Page-level text extractions
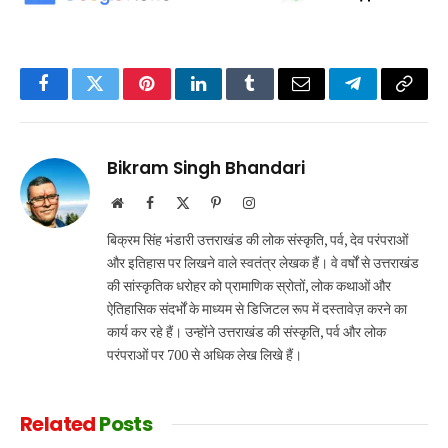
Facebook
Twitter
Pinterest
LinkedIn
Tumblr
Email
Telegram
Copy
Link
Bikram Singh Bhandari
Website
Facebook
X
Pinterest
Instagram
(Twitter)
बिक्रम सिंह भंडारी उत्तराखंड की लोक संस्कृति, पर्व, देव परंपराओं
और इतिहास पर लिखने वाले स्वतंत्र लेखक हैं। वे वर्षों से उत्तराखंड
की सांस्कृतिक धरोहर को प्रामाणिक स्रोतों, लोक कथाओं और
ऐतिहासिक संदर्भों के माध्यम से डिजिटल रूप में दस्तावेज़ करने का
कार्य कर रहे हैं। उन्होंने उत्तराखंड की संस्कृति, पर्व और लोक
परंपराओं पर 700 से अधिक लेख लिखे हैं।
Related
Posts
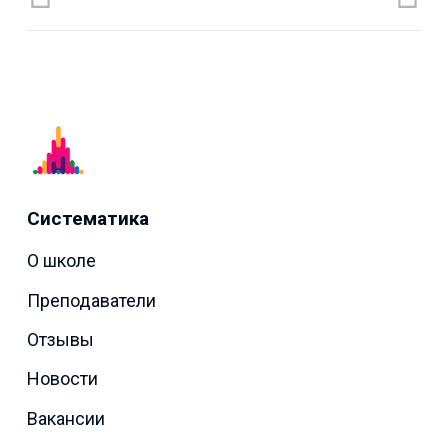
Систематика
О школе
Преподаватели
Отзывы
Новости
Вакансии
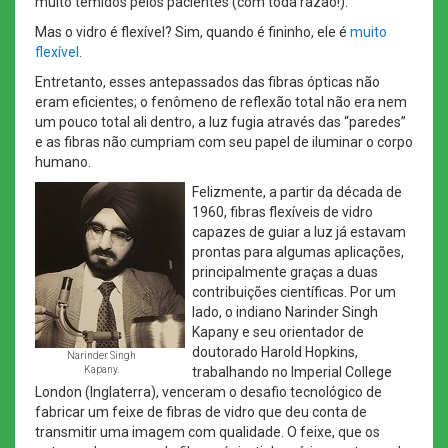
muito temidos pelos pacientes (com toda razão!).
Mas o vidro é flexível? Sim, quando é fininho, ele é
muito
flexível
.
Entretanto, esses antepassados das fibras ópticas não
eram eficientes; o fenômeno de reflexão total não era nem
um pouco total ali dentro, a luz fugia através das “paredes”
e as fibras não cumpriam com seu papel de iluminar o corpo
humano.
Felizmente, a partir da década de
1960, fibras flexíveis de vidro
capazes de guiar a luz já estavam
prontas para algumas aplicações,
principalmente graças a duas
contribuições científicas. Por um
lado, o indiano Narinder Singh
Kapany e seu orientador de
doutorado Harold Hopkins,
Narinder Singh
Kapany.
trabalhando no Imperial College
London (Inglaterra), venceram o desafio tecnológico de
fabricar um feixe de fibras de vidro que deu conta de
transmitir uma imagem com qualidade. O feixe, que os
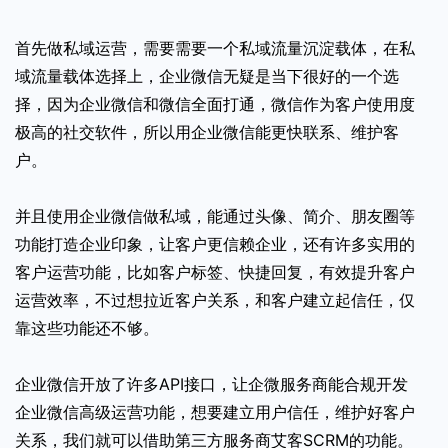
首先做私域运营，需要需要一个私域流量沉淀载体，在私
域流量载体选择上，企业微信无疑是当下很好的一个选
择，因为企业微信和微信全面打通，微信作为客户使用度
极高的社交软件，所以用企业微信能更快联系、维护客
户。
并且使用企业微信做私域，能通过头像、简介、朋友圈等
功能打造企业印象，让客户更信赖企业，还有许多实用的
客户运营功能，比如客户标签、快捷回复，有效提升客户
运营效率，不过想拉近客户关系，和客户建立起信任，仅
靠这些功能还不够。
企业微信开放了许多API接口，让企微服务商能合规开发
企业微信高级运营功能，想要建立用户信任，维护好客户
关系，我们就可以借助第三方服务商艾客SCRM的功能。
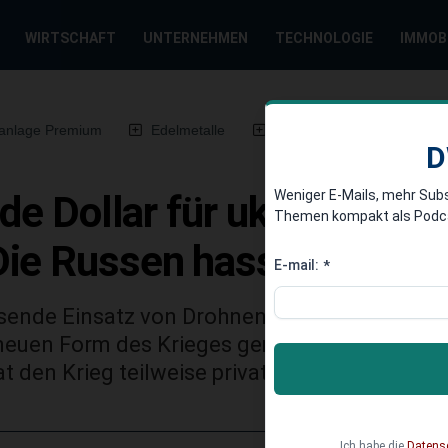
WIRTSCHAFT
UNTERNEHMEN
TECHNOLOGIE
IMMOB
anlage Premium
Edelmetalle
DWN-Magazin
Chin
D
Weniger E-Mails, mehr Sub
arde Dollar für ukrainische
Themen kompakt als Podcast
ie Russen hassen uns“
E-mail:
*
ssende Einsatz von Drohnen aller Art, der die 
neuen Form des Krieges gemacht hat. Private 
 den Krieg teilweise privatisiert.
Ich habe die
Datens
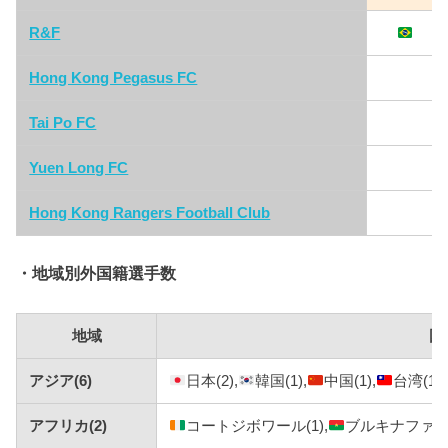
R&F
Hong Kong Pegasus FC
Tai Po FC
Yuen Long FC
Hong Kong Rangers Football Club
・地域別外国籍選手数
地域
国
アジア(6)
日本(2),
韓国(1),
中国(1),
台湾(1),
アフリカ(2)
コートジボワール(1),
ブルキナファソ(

*ABOUT THIS TASK:*
Leave the pictures behind and transcribe every record above exactly.

*RESULT OF THE EXERCISE:*
Facebook
Twitter
Pinterest
LinkedIn
Tumblr
Email
Telegram
Copy
Link
Bikram Singh Bhandari
Website
Facebook
X
Pinterest
Instagram
(Twitter)
बिक्रम सिंह भंडारी उत्तराखंड की लोक संस्कृति, पर्व, देव परंपराओं
और इतिहास पर लिखने वाले स्वतंत्र लेखक हैं। वे वर्षों से उत्तराखंड
की सांस्कृतिक धरोहर को प्रामाणिक स्रोतों, लोक कथाओं और
ऐतिहासिक संदर्भों के माध्यम से डिजिटल रूप में दस्तावेज़ करने का
कार्य कर रहे हैं। उन्होंने उत्तराखंड की संस्कृति, पर्व और लोक
परंपराओं पर 700 से अधिक लेख लिखे हैं।
Related
Posts
Систематика
О школе
Преподаватели
Отзывы
Новости
Вакансии
muito temidos pelos pacientes (com toda razão!).
Mas o vidro é flexível? Sim, quando é fininho, ele é
muito
flexível
.
Entretanto, esses antepassados das fibras ópticas não
eram eficientes; o fenômeno de reflexão total não era nem
um pouco total ali dentro, a luz fugia através das “paredes”
e as fibras não cumpriam com seu papel de iluminar o corpo
humano.
Felizmente, a partir da década de
1960, fibras flexíveis de vidro
capazes de guiar a luz já estavam
prontas para algumas aplicações,
principalmente graças a duas
contribuições científicas. Por um
lado, o indiano Narinder Singh
Kapany e seu orientador de
doutorado Harold Hopkins,
Narinder Singh
Kapany.
trabalhando no Imperial College
London (Inglaterra), venceram o desafio tecnológico de
fabricar um feixe de fibras de vidro que deu conta de
transmitir uma imagem com qualidade. O feixe, que os
首先做私域运营，需要需要一个私域流量沉淀载体，在私
域流量载体选择上，企业微信无疑是当下很好的一个选
择，因为企业微信和微信全面打通，微信作为客户使用度
极高的社交软件，所以用企业微信能更快联系、维护客
户。
并且使用企业微信做私域，能通过头像、简介、朋友圈等
功能打造企业印象，让客户更信赖企业，还有许多实用的
客户运营功能，比如客户标签、快捷回复，有效提升客户
运营效率，不过想拉近客户关系，和客户建立起信任，仅
靠这些功能还不够。
企业微信开放了许多API接口，让企微服务商能合规开发
企业微信高级运营功能，想要建立用户信任，维护好客户
关系，我们就可以借助第三方服务商艾客SCRM的功能。
WIRTSCHAFT
UNTERNEHMEN
TECHNOLOGIE
IMMOB
anlage Premium
Edelmetalle
DWN-Magazin
Chin
D
Weniger E-Mails, mehr Sub
arde Dollar für ukrainische
Themen kompakt als Podcast
ie Russen hassen uns“
E-mail:
*
ssende Einsatz von Drohnen aller Art, der die 
neuen Form des Krieges gemacht hat. Private 
 den Krieg teilweise privatisiert.
Ich habe die
Datens
R&F
Hong Kong Pegasus FC
Tai Po FC
Yuen Long FC
Hong Kong Rangers Football Club
・地域別外国籍選手数
地域
国
アジア(6)
日本(2),
韓国(1),
中国(1),
台湾(1),
アフリカ(2)
コートジボワール(1),
ブルキナファソ(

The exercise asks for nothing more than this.